Second, social sector ministries can find ways to feed finance ministers’ appetite for proof that money is turning into progress. Health and education ministries will do better in inevitable budget showdowns if they are able to demonstrate that they are using the best available evidence to refine or reform their services, and evaluating in a transparent way as they go. Nothing is a better prod for using data and evidence than knowing your budget depends on it.
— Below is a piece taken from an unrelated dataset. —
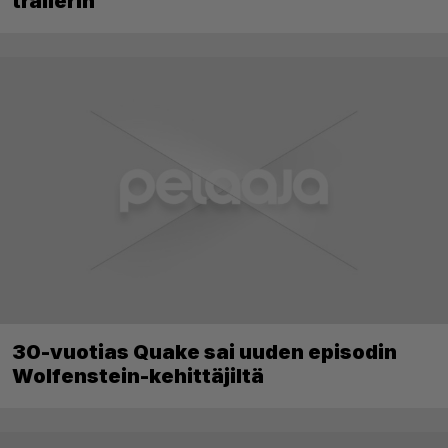
trailerin
30-vuotias Quake sai uuden episodin
Wolfenstein-kehittäjiltä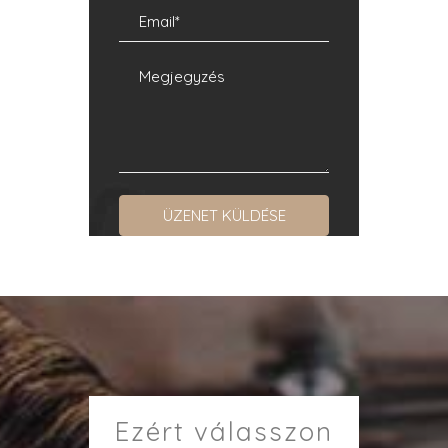
Ezért válasszon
Beyond their role in trimming or fattening social sector ministry budgets, ministers of finance are also in a position to create or propose adjustments to the formulas used to allocate central funding to local governments. Given enormous disparities in resources and development outcomes within countries, revenue sharing tools can be hugely important in advancing equity aims. Again, smart advocacy—combined with budget transparency—can create the conditions for better thinking about how tax revenues can be allocated fairly.
These ideas are just the start of thinking about how the work of finance ministers affects domestic funding levels for particular social priorities, and how social sector ministries spend those funds. In any particular country, a deep understanding of the real budget process, not some idealized one, helps shape the smartest technical analyses and advocacy messages. If you care about better health, education, and wellbeing, it’s a great idea to talk with the finance minister. The trick is to make sure you’re talking to the actual person in the finance minister’s seat and not the one you’ve imagined.